[Opening Listed entries section]

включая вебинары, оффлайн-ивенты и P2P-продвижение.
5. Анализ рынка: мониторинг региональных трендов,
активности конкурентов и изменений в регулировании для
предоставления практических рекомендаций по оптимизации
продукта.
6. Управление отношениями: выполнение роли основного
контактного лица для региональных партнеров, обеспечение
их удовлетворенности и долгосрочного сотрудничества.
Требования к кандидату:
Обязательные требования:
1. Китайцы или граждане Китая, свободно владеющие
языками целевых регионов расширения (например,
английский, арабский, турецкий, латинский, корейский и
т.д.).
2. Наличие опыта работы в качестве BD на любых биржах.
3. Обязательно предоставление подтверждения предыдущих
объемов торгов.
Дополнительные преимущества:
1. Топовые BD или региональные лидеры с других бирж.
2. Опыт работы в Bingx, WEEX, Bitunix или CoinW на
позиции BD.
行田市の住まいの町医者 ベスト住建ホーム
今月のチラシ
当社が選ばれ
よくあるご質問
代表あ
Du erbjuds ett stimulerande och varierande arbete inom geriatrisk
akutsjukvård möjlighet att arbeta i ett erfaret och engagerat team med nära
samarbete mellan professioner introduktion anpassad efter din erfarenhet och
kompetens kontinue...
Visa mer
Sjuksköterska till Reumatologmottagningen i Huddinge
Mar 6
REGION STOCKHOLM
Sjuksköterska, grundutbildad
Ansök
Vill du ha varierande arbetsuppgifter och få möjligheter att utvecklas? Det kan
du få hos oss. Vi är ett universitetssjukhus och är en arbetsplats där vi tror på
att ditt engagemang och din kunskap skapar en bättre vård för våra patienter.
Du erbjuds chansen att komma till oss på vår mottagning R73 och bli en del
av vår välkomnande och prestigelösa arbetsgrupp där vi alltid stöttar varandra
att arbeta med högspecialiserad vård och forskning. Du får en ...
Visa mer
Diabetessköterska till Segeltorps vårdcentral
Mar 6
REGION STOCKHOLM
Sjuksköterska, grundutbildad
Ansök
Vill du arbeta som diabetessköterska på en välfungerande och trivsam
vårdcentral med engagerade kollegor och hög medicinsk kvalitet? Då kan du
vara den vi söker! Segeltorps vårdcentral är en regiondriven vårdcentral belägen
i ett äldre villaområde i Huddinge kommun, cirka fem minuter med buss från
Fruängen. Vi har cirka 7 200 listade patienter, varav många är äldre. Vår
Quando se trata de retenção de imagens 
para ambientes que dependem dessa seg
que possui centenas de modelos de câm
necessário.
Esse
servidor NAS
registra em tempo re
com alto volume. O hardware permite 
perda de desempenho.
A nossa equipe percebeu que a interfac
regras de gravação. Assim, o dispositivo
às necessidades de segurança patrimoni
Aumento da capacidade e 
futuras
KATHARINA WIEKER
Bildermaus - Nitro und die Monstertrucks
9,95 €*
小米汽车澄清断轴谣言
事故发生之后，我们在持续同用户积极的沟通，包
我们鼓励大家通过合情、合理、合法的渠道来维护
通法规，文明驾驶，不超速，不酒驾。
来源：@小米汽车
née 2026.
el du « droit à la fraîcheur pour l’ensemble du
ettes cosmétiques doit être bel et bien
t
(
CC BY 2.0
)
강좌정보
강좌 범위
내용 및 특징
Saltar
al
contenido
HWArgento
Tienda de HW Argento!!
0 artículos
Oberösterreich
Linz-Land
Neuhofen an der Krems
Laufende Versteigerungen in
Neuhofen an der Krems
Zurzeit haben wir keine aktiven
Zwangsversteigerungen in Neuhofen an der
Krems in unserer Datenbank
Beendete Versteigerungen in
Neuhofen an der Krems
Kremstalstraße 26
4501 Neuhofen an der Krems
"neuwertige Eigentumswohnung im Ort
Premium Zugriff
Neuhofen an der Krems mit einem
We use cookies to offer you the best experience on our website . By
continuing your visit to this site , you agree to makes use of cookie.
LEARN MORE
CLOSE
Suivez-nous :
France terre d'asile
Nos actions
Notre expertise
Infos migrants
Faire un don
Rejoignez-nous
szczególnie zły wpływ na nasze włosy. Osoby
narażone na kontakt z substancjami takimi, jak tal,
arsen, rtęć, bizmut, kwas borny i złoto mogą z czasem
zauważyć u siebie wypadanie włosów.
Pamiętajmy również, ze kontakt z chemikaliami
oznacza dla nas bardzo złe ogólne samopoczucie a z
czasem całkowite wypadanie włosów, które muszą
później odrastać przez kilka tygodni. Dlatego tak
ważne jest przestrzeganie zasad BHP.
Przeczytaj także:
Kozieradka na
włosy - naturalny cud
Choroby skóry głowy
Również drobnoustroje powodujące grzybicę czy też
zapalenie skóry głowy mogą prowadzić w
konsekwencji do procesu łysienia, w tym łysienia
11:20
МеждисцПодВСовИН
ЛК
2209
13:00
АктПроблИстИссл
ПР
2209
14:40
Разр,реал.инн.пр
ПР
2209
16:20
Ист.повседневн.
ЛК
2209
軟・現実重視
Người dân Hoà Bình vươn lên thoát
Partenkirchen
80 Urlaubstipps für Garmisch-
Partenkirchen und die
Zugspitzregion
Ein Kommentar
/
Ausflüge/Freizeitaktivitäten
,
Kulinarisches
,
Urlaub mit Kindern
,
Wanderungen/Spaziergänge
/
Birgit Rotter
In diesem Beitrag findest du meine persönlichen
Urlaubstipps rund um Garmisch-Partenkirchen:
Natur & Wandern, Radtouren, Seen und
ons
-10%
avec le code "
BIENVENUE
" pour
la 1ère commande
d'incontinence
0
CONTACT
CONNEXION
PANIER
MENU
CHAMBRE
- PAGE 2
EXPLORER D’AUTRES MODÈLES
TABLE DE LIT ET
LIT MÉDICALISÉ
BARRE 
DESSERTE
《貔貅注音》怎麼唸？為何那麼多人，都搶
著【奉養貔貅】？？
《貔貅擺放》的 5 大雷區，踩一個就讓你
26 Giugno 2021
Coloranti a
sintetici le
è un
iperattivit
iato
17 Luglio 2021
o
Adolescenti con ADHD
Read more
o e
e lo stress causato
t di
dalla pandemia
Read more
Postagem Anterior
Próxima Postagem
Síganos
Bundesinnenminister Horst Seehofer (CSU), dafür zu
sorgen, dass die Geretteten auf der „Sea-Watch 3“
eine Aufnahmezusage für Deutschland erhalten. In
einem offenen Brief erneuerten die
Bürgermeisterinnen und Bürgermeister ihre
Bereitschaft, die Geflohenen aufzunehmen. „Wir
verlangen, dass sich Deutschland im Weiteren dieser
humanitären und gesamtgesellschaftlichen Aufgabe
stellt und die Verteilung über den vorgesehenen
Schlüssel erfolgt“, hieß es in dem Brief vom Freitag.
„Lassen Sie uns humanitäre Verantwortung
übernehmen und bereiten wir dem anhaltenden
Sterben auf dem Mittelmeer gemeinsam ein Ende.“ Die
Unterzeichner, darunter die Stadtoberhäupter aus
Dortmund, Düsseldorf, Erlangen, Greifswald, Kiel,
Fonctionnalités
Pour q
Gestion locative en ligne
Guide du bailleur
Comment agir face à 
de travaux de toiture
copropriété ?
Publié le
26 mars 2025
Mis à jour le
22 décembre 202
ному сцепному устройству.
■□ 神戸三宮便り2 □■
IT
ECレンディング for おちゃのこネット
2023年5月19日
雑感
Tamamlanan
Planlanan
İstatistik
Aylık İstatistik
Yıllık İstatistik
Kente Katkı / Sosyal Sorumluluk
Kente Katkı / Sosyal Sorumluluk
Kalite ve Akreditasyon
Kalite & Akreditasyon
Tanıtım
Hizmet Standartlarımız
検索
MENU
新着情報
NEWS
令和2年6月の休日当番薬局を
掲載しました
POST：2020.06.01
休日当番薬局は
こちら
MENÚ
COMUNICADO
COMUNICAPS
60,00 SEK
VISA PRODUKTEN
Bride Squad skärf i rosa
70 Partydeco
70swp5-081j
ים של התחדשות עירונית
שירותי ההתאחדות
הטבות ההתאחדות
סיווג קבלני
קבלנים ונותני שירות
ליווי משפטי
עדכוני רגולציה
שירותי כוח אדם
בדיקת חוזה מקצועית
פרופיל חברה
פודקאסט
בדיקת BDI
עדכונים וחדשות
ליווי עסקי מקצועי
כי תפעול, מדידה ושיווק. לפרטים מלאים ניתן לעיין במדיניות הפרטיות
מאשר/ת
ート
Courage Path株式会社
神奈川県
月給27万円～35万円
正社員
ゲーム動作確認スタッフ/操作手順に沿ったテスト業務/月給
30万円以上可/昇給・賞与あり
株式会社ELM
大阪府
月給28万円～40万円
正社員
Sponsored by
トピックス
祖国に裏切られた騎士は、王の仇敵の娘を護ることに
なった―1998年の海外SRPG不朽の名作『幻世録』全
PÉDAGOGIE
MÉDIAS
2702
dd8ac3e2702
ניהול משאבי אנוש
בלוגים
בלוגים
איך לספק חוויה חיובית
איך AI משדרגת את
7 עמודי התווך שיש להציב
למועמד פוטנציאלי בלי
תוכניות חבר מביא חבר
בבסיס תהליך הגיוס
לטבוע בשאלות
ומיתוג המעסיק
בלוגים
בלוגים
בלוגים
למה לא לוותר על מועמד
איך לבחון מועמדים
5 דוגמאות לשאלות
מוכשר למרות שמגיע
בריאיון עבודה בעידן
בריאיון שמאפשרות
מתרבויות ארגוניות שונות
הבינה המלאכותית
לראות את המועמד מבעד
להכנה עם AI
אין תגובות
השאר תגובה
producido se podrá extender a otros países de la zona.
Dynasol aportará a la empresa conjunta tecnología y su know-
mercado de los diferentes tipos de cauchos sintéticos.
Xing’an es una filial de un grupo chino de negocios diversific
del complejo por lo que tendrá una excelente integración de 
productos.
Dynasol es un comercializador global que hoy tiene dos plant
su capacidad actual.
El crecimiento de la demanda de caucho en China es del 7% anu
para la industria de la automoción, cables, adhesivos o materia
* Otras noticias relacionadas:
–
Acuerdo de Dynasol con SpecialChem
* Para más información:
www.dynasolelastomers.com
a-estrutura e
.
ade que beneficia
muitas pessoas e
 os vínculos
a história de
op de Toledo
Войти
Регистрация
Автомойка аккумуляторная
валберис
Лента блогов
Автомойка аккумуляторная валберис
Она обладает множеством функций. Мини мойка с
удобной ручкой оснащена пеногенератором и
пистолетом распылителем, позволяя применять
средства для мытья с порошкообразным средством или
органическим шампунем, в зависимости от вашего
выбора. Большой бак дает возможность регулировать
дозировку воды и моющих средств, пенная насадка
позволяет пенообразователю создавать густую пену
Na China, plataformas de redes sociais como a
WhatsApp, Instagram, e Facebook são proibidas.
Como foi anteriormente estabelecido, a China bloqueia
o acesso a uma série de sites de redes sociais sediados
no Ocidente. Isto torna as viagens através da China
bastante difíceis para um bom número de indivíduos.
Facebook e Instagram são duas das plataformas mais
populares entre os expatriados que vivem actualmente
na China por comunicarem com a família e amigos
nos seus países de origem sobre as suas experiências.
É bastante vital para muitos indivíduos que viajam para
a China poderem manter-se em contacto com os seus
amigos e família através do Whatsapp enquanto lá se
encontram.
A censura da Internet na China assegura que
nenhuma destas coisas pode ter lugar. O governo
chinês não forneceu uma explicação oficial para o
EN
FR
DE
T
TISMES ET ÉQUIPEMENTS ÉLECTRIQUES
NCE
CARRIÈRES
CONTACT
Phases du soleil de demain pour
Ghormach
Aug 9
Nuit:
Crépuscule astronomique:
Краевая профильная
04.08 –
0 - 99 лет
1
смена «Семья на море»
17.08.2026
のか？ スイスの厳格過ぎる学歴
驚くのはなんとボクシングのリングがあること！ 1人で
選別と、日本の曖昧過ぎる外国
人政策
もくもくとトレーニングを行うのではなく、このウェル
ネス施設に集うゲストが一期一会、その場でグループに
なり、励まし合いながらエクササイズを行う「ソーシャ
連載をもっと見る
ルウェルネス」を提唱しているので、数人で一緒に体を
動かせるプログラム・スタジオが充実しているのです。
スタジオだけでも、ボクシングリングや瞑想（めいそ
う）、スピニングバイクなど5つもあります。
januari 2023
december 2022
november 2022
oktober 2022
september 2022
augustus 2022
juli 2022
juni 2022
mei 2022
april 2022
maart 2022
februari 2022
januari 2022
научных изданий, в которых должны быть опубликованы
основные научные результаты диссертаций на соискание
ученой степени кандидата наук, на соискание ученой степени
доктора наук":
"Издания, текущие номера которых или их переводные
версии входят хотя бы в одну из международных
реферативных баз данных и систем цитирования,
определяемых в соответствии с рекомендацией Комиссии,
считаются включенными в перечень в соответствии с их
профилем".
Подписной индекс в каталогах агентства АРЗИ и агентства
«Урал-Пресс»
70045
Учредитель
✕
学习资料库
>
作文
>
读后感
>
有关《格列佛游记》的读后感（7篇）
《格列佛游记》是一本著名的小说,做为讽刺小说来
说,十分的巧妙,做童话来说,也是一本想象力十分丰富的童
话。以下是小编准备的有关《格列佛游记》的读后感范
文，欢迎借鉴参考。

[Closing Listed entries section]

§ **Exercise instructions**
Put every line from the start of the listing through the line containing "necessário.", inclusive, into a JSON list of strings with one string per line and blank lines omitted.

§ **Solution for this exercise**
[
  "включая вебинары, оффлайн-ивенты и P2P-продвижение.",
  "5. Анализ рынка: мониторинг региональных трендов,",
  "активности конкурентов и изменений в регулировании для",
  "предоставления практических рекомендаций по оптимизации",
  "продукта.",
  "6. Управление отношениями: выполнение роли основного",
  "контактного лица для региональных партнеров, обеспечение",
  "их удовлетворенности и долгосрочного сотрудничества.",
  "Требования к кандидату:",
  "Обязательные требования:",
  "1. Китайцы или граждане Китая, свободно владеющие",
  "языками целевых регионов расширения (например,",
  "английский, арабский, турецкий, латинский, корейский и",
  "т.д.).",
  "2. Наличие опыта работы в качестве BD на любых биржах.",
  "3. Обязательно предоставление подтверждения предыдущих",
  "объемов торгов.",
  "Дополнительные преимущества:",
  "1. Топовые BD или региональные лидеры с других бирж.",
  "2. Опыт работы в Bingx, WEEX, Bitunix или CoinW на",
  "позиции BD.",
  "行田市の住まいの町医者 ベスト住建ホーム",
  "今月のチラシ",
  "当社が選ばれ",
  "よくあるご質問",
  "代表あ",
  "Du erbjuds ett stimulerande och varierande arbete inom geriatrisk",
  "akutsjukvård möjlighet att arbeta i ett erfaret och engagerat team med nära",
  "samarbete mellan professioner introduktion anpassad efter din erfarenhet och",
  "kompetens kontinue...",
  "Visa mer",
  "Sjuksköterska till Reumatologmottagningen i Huddinge",
  "Mar 6",
  "REGION STOCKHOLM",
  "Sjuksköterska, grundutbildad",
  "Ansök",
  "Vill du ha varierande arbetsuppgifter och få möjligheter att utvecklas? Det kan",
  "du få hos oss. Vi är ett universitetssjukhus och är en arbetsplats där vi tror på",
  "att ditt engagemang och din kunskap skapar en bättre vård för våra patienter.",
  "Du erbjuds chansen att komma till oss på vår mottagning R73 och bli en del",
  "av vår välkomnande och prestigelösa arbetsgrupp där vi alltid stöttar varandra",
  "att arbeta med högspecialiserad vård och forskning. Du får en ...",
  "Visa mer",
  "Diabetessköterska till Segeltorps vårdcentral",
  "Mar 6",
  "REGION STOCKHOLM",
  "Sjuksköterska, grundutbildad",
  "Ansök",
  "Vill du arbeta som diabetessköterska på en välfungerande och trivsam",
  "vårdcentral med engagerade kollegor och hög medicinsk kvalitet? Då kan du",
  "vara den vi söker! Segeltorps vårdcentral är en regiondriven vårdcentral belägen",
  "i ett äldre villaområde i Huddinge kommun, cirka fem minuter med buss från",
  "Fruängen. Vi har cirka 7 200 listade patienter, varav många är äldre. Vår",
  "Quando se trata de retenção de imagens ",
  "para ambientes que dependem dessa seg",
  "que possui centenas de modelos de câm",
  "necessário."
]